There's more: shifting from a quantitative to a qualitative assessment, reveals just how ugly the composition of "new jobs" has been. Consider this: the BLS reports that in February 2024, the US had 132.9 million full-time jobs and 27.9 million part-time jobs. Well, that's great... until you look back one year and find that in February 2023 the US had 133.2 million full-time jobs, or more than it does one year later! And yes, all the job growth since then has been in part-time jobs, which have increased by 921K since February 2023 (from 27.020 million to 27.941 million).

Here is a summary of the labor composition in the past year: all the new jobs have been part-time jobs!
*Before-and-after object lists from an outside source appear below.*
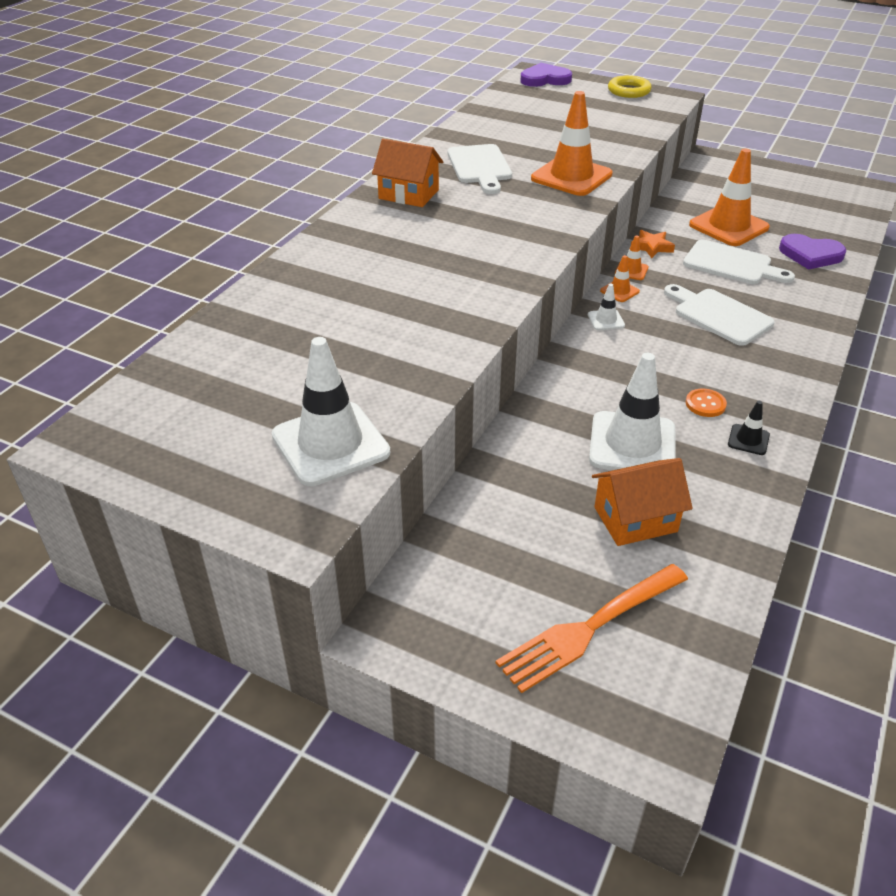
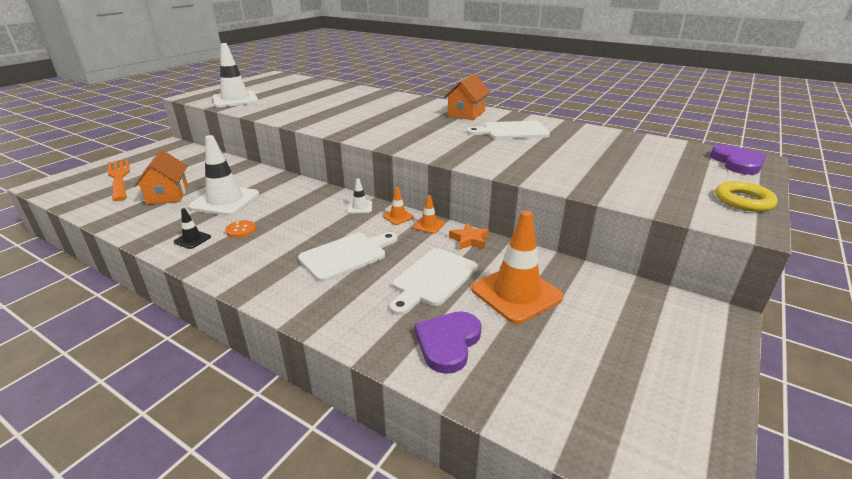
camera: 95 degrees right, 10 degrees down
orange traffic cone [531,91,613,196] -> none

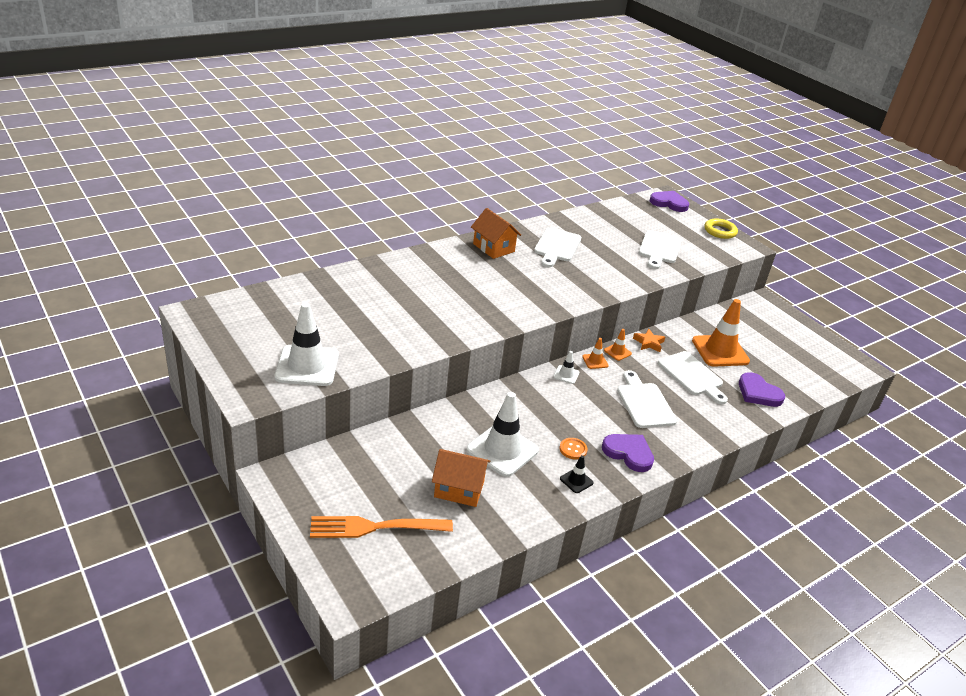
camera: 70 degrees left, 5 degrees up
none -> purple heart [602,434,654,472]
none -> white cutting board [639,230,682,269]

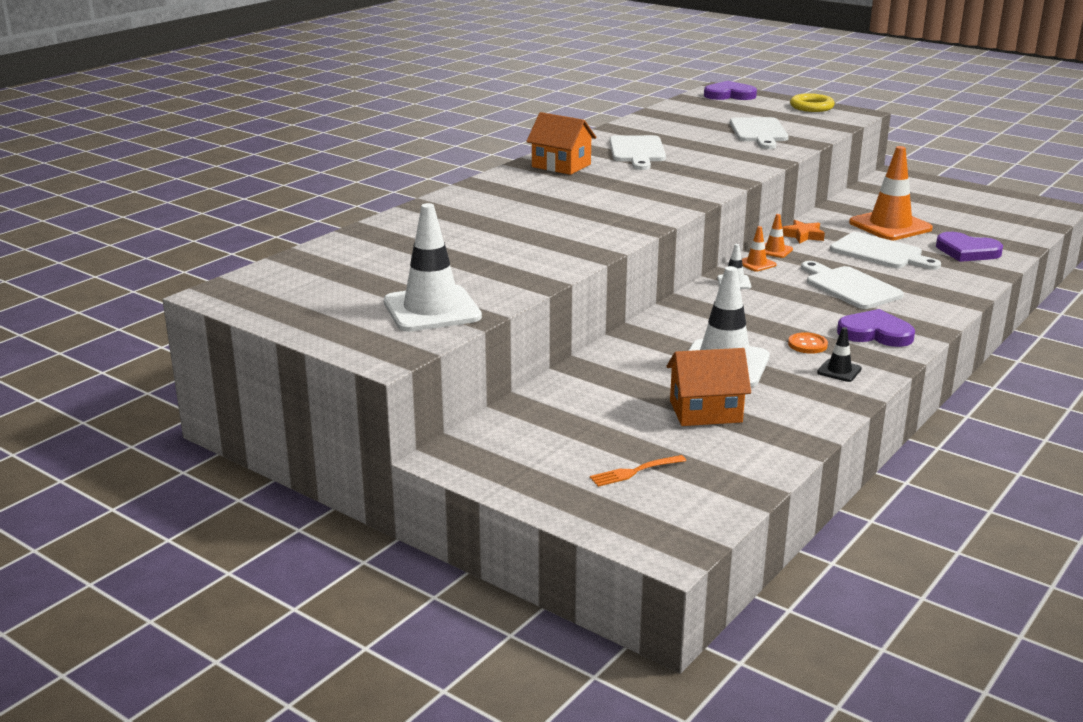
camera: 15 degrees left, 10 degrees down
orange fork [310,516,453,538] -> orange fork [590,455,686,487], size x0.49

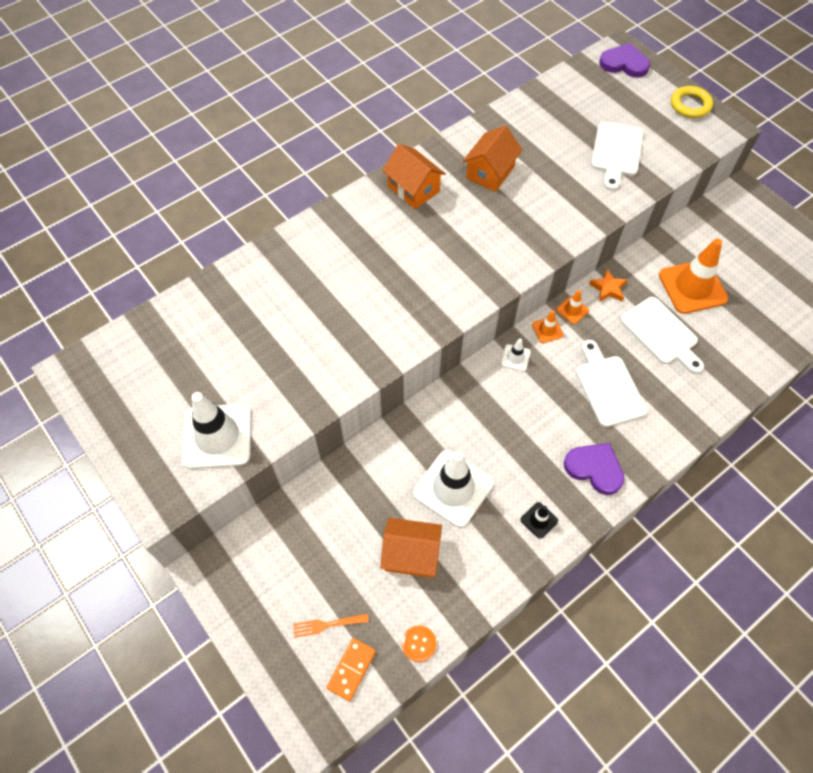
camera: 15 degrees right, 35 degrees up
white cutting board [609,135,666,170] -> orange house [463,125,523,192]
orange button [788,332,828,354] -> orange button moved to [402,625,437,662]
purple heart [936,232,1003,262] -> none
none -> orange domino [327,638,376,701]

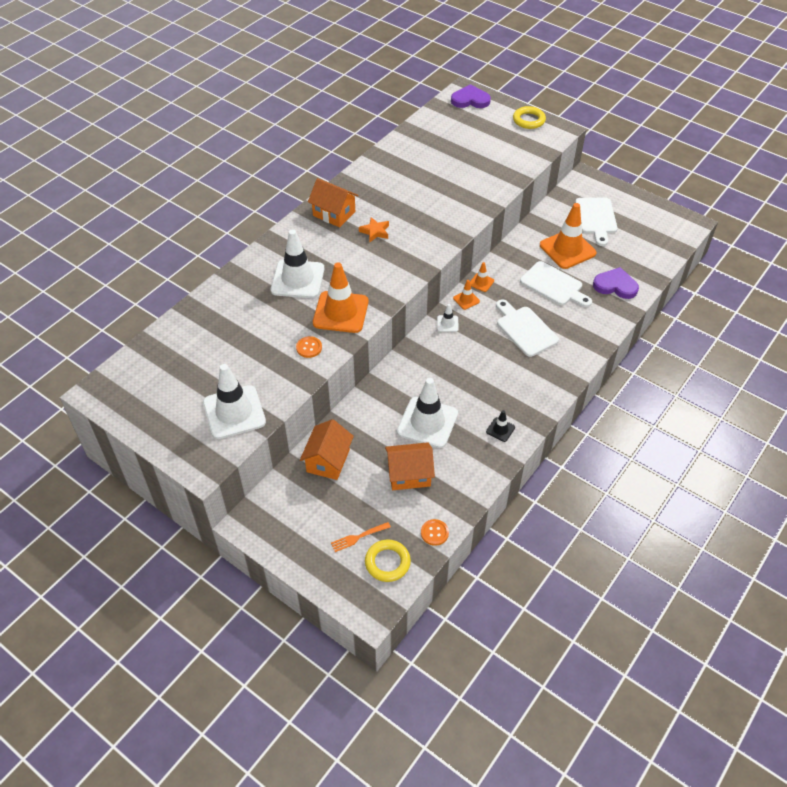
camera: 15 degrees left, 10 degrees down
orange domino [327,638,376,701] -> yellow ring [365,540,411,582]
orange house [463,125,523,192] -> orange house moved to [300,419,354,480]
purple heart [564,443,624,495] -> purple heart moved to [593,267,639,299]
orange star [589,269,628,302] -> orange star moved to [359,217,389,242]
white cutting board [591,121,644,191] -> white cutting board moved to [575,198,618,246]
none -> white traffic cone [271,229,325,298]
none -> orange button [296,336,322,358]
none -> orange traffic cone [313,262,369,333]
But wait there's even more, because now that the primary season is over and we enter the heart of election season and political talking points will be thrown around left and right, especially in the context of the immigration crisis created intentionally by the Biden administration which is hoping to import millions of new Democratic voters (maybe the US can hold the presidential election in Honduras or Guatemala, after all it is their citizens that will be illegally casting the key votes in November), what we find is that in February, the number of native-born workers tumbled again, sliding by a massive 560K to just 129.807 million. Add to this the December data, and we get a near-record 2.4 million plunge in native-born workers in just the past 3 months (only the covid crash was worse)!

The offset? A record 1.2 million foreign-born (read immigrants, both legal and illegal but mostly illegal) workers added in February!

Said otherwise, not only has all job creation in the past 6 years has been exclusively for foreign-born workers...

Source: St Louis Fed FRED Native Born and Foreign Born

... but there has been zero job-creation for native born workers since June 2018!

This is a huge issue - especially at a time of an illegal alien flood at the southwest border...

... and is about to become a huge political scandal, because once the inevitable recession finally hits, there will be millions of furious unemployed Americans demanding a more accurate explanation for what happened - i.e., the illegal immigration floodgates that were opened by the Biden admin.

Which is also why Biden's handlers will do everything in their power to insure there is no official recession before November... and why after the election is over, all economic hell will finally break loose. Until then, however, expect the jobs numbers to get even more ridiculous.